Should I stop wearing protective styles if I'm thinning? Not necessarily. The issue is usually tension, not the styles themselves. Loosening your install and giving your hairline breaks between styles is often enough, without giving up protective styling altogether.

The Bottom Line

Thinning hair isn't a diagnosis. It's a symptom.

The real question was never "how do I make my hair grow." It's "why is my hair thinning in the first place." Once you understand the actual cause, building a routine that makes sense stops being a guessing game.

Most thinning hair problems don't start with the hair. They start with the scalp — and understanding why yours is thinning is the first real step toward fixing it, not just covering it up.

About the Author

Winnifred Mathis is a State Registered Nurse and the founder of Toks Natural.

She went through postpartum hair shedding after both of her sons, and it got much worse after her second. She was later diagnosed with PCOS. When the prescription treatments she was given didn't work, she started looking for alternatives. Because she was breastfeeding at the time, she wanted something natural — not something that would enter her bloodstream and pass to her baby.
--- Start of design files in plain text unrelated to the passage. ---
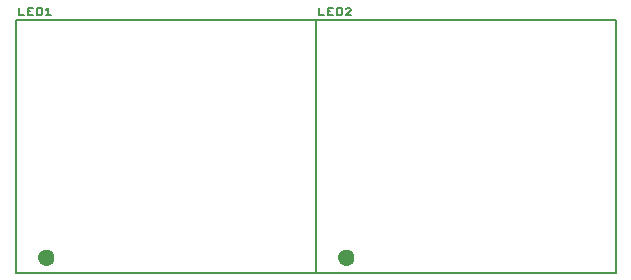
<source format=gbr>
G04 EAGLE Gerber RS-274X export*
G75*
%MOMM*%
%FSLAX34Y34*%
%LPD*%
%INSilkscreen Top*%
%IPPOS*%
%AMOC8*
5,1,8,0,0,1.08239X$1,22.5*%
G01*
%ADD10C,0.127000*%
%ADD11C,0.800000*%
%ADD12C,0.152400*%


D10*
X-254000Y107000D02*
X0Y107000D01*
X0Y-107000D01*
X-254000Y-107000D01*
X-254000Y107000D01*
D11*
X-231500Y-94000D02*
X-231498Y-93891D01*
X-231492Y-93782D01*
X-231482Y-93674D01*
X-231468Y-93566D01*
X-231451Y-93458D01*
X-231429Y-93351D01*
X-231404Y-93245D01*
X-231374Y-93141D01*
X-231341Y-93037D01*
X-231304Y-92934D01*
X-231264Y-92833D01*
X-231220Y-92734D01*
X-231172Y-92636D01*
X-231120Y-92539D01*
X-231066Y-92445D01*
X-231008Y-92353D01*
X-230946Y-92263D01*
X-230881Y-92176D01*
X-230814Y-92090D01*
X-230743Y-92007D01*
X-230669Y-91927D01*
X-230592Y-91850D01*
X-230513Y-91775D01*
X-230431Y-91704D01*
X-230346Y-91635D01*
X-230259Y-91570D01*
X-230170Y-91507D01*
X-230078Y-91449D01*
X-229984Y-91393D01*
X-229889Y-91341D01*
X-229791Y-91292D01*
X-229692Y-91247D01*
X-229591Y-91205D01*
X-229489Y-91168D01*
X-229386Y-91134D01*
X-229281Y-91103D01*
X-229175Y-91077D01*
X-229069Y-91054D01*
X-228961Y-91036D01*
X-228853Y-91021D01*
X-228745Y-91010D01*
X-228636Y-91003D01*
X-228527Y-91000D01*
X-228418Y-91001D01*
X-228309Y-91006D01*
X-228201Y-91015D01*
X-228093Y-91028D01*
X-227985Y-91045D01*
X-227878Y-91065D01*
X-227772Y-91090D01*
X-227667Y-91118D01*
X-227563Y-91150D01*
X-227460Y-91186D01*
X-227358Y-91226D01*
X-227258Y-91269D01*
X-227160Y-91316D01*
X-227063Y-91366D01*
X-226969Y-91420D01*
X-226876Y-91478D01*
X-226785Y-91538D01*
X-226697Y-91602D01*
X-226611Y-91669D01*
X-226528Y-91739D01*
X-226447Y-91812D01*
X-226369Y-91888D01*
X-226294Y-91967D01*
X-226221Y-92049D01*
X-226152Y-92133D01*
X-226086Y-92219D01*
X-226023Y-92308D01*
X-225963Y-92399D01*
X-225906Y-92492D01*
X-225853Y-92587D01*
X-225804Y-92684D01*
X-225758Y-92783D01*
X-225716Y-92883D01*
X-225677Y-92985D01*
X-225642Y-93089D01*
X-225611Y-93193D01*
X-225583Y-93298D01*
X-225560Y-93405D01*
X-225540Y-93512D01*
X-225524Y-93620D01*
X-225512Y-93728D01*
X-225504Y-93837D01*
X-225500Y-93946D01*
X-225500Y-94054D01*
X-225504Y-94163D01*
X-225512Y-94272D01*
X-225524Y-94380D01*
X-225540Y-94488D01*
X-225560Y-94595D01*
X-225583Y-94702D01*
X-225611Y-94807D01*
X-225642Y-94911D01*
X-225677Y-95015D01*
X-225716Y-95117D01*
X-225758Y-95217D01*
X-225804Y-95316D01*
X-225853Y-95413D01*
X-225906Y-95508D01*
X-225963Y-95601D01*
X-226023Y-95692D01*
X-226086Y-95781D01*
X-226152Y-95867D01*
X-226221Y-95951D01*
X-226294Y-96033D01*
X-226369Y-96112D01*
X-226447Y-96188D01*
X-226528Y-96261D01*
X-226611Y-96331D01*
X-226697Y-96398D01*
X-226785Y-96462D01*
X-226876Y-96522D01*
X-226969Y-96580D01*
X-227063Y-96634D01*
X-227160Y-96684D01*
X-227258Y-96731D01*
X-227358Y-96774D01*
X-227460Y-96814D01*
X-227563Y-96850D01*
X-227667Y-96882D01*
X-227772Y-96910D01*
X-227878Y-96935D01*
X-227985Y-96955D01*
X-228093Y-96972D01*
X-228201Y-96985D01*
X-228309Y-96994D01*
X-228418Y-96999D01*
X-228527Y-97000D01*
X-228636Y-96997D01*
X-228745Y-96990D01*
X-228853Y-96979D01*
X-228961Y-96964D01*
X-229069Y-96946D01*
X-229175Y-96923D01*
X-229281Y-96897D01*
X-229386Y-96866D01*
X-229489Y-96832D01*
X-229591Y-96795D01*
X-229692Y-96753D01*
X-229791Y-96708D01*
X-229889Y-96659D01*
X-229984Y-96607D01*
X-230078Y-96551D01*
X-230170Y-96493D01*
X-230259Y-96430D01*
X-230346Y-96365D01*
X-230431Y-96296D01*
X-230513Y-96225D01*
X-230592Y-96150D01*
X-230669Y-96073D01*
X-230743Y-95993D01*
X-230814Y-95910D01*
X-230881Y-95824D01*
X-230946Y-95737D01*
X-231008Y-95647D01*
X-231066Y-95555D01*
X-231120Y-95461D01*
X-231172Y-95364D01*
X-231220Y-95266D01*
X-231264Y-95167D01*
X-231304Y-95066D01*
X-231341Y-94963D01*
X-231374Y-94859D01*
X-231404Y-94755D01*
X-231429Y-94649D01*
X-231451Y-94542D01*
X-231468Y-94434D01*
X-231482Y-94326D01*
X-231492Y-94218D01*
X-231498Y-94109D01*
X-231500Y-94000D01*
D12*
X-251238Y110762D02*
X-251238Y117372D01*
X-251238Y110762D02*
X-246832Y110762D01*
X-243754Y117372D02*
X-239347Y117372D01*
X-243754Y117372D02*
X-243754Y110762D01*
X-239347Y110762D01*
X-241551Y114067D02*
X-243754Y114067D01*
X-236270Y117372D02*
X-236270Y110762D01*
X-232965Y110762D01*
X-231863Y111864D01*
X-231863Y116270D01*
X-232965Y117372D01*
X-236270Y117372D01*
X-228786Y115168D02*
X-226582Y117372D01*
X-226582Y110762D01*
X-224379Y110762D02*
X-228786Y110762D01*
D10*
X0Y107000D02*
X254000Y107000D01*
X254000Y-107000D01*
X0Y-107000D01*
X0Y107000D01*
D11*
X22500Y-94000D02*
X22502Y-93891D01*
X22508Y-93782D01*
X22518Y-93674D01*
X22532Y-93566D01*
X22549Y-93458D01*
X22571Y-93351D01*
X22596Y-93245D01*
X22626Y-93141D01*
X22659Y-93037D01*
X22696Y-92934D01*
X22736Y-92833D01*
X22780Y-92734D01*
X22828Y-92636D01*
X22880Y-92539D01*
X22934Y-92445D01*
X22992Y-92353D01*
X23054Y-92263D01*
X23119Y-92176D01*
X23186Y-92090D01*
X23257Y-92007D01*
X23331Y-91927D01*
X23408Y-91850D01*
X23487Y-91775D01*
X23569Y-91704D01*
X23654Y-91635D01*
X23741Y-91570D01*
X23830Y-91507D01*
X23922Y-91449D01*
X24016Y-91393D01*
X24111Y-91341D01*
X24209Y-91292D01*
X24308Y-91247D01*
X24409Y-91205D01*
X24511Y-91168D01*
X24614Y-91134D01*
X24719Y-91103D01*
X24825Y-91077D01*
X24931Y-91054D01*
X25039Y-91036D01*
X25147Y-91021D01*
X25255Y-91010D01*
X25364Y-91003D01*
X25473Y-91000D01*
X25582Y-91001D01*
X25691Y-91006D01*
X25799Y-91015D01*
X25907Y-91028D01*
X26015Y-91045D01*
X26122Y-91065D01*
X26228Y-91090D01*
X26333Y-91118D01*
X26437Y-91150D01*
X26540Y-91186D01*
X26642Y-91226D01*
X26742Y-91269D01*
X26840Y-91316D01*
X26937Y-91366D01*
X27031Y-91420D01*
X27124Y-91478D01*
X27215Y-91538D01*
X27303Y-91602D01*
X27389Y-91669D01*
X27472Y-91739D01*
X27553Y-91812D01*
X27631Y-91888D01*
X27706Y-91967D01*
X27779Y-92049D01*
X27848Y-92133D01*
X27914Y-92219D01*
X27977Y-92308D01*
X28037Y-92399D01*
X28094Y-92492D01*
X28147Y-92587D01*
X28196Y-92684D01*
X28242Y-92783D01*
X28284Y-92883D01*
X28323Y-92985D01*
X28358Y-93089D01*
X28389Y-93193D01*
X28417Y-93298D01*
X28440Y-93405D01*
X28460Y-93512D01*
X28476Y-93620D01*
X28488Y-93728D01*
X28496Y-93837D01*
X28500Y-93946D01*
X28500Y-94054D01*
X28496Y-94163D01*
X28488Y-94272D01*
X28476Y-94380D01*
X28460Y-94488D01*
X28440Y-94595D01*
X28417Y-94702D01*
X28389Y-94807D01*
X28358Y-94911D01*
X28323Y-95015D01*
X28284Y-95117D01*
X28242Y-95217D01*
X28196Y-95316D01*
X28147Y-95413D01*
X28094Y-95508D01*
X28037Y-95601D01*
X27977Y-95692D01*
X27914Y-95781D01*
X27848Y-95867D01*
X27779Y-95951D01*
X27706Y-96033D01*
X27631Y-96112D01*
X27553Y-96188D01*
X27472Y-96261D01*
X27389Y-96331D01*
X27303Y-96398D01*
X27215Y-96462D01*
X27124Y-96522D01*
X27031Y-96580D01*
X26937Y-96634D01*
X26840Y-96684D01*
X26742Y-96731D01*
X26642Y-96774D01*
X26540Y-96814D01*
X26437Y-96850D01*
X26333Y-96882D01*
X26228Y-96910D01*
X26122Y-96935D01*
X26015Y-96955D01*
X25907Y-96972D01*
X25799Y-96985D01*
X25691Y-96994D01*
X25582Y-96999D01*
X25473Y-97000D01*
X25364Y-96997D01*
X25255Y-96990D01*
X25147Y-96979D01*
X25039Y-96964D01*
X24931Y-96946D01*
X24825Y-96923D01*
X24719Y-96897D01*
X24614Y-96866D01*
X24511Y-96832D01*
X24409Y-96795D01*
X24308Y-96753D01*
X24209Y-96708D01*
X24111Y-96659D01*
X24016Y-96607D01*
X23922Y-96551D01*
X23830Y-96493D01*
X23741Y-96430D01*
X23654Y-96365D01*
X23569Y-96296D01*
X23487Y-96225D01*
X23408Y-96150D01*
X23331Y-96073D01*
X23257Y-95993D01*
X23186Y-95910D01*
X23119Y-95824D01*
X23054Y-95737D01*
X22992Y-95647D01*
X22934Y-95555D01*
X22880Y-95461D01*
X22828Y-95364D01*
X22780Y-95266D01*
X22736Y-95167D01*
X22696Y-95066D01*
X22659Y-94963D01*
X22626Y-94859D01*
X22596Y-94755D01*
X22571Y-94649D01*
X22549Y-94542D01*
X22532Y-94434D01*
X22518Y-94326D01*
X22508Y-94218D01*
X22502Y-94109D01*
X22500Y-94000D01*
D12*
X2762Y110762D02*
X2762Y117372D01*
X2762Y110762D02*
X7168Y110762D01*
X10246Y117372D02*
X14653Y117372D01*
X10246Y117372D02*
X10246Y110762D01*
X14653Y110762D01*
X12449Y114067D02*
X10246Y114067D01*
X17730Y117372D02*
X17730Y110762D01*
X21035Y110762D01*
X22137Y111864D01*
X22137Y116270D01*
X21035Y117372D01*
X17730Y117372D01*
X25214Y110762D02*
X29621Y110762D01*
X29621Y115168D02*
X25214Y110762D01*
X29621Y115168D02*
X29621Y116270D01*
X28519Y117372D01*
X26316Y117372D01*
X25214Y116270D01*
M02*

</source>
That search led her to research herbs and scalp care, and eventually to formulating what became Toks Natural.

She still formulates every product herself, and shares what she's learned with the thousands of women going through the same thing she did.

Disclaimer: This article is intended for educational purposes only and shouldn't be taken as medical advice. If you're experiencing sudden, severe, or persistent hair loss, speak with your GP or a dermatologist for an assessment.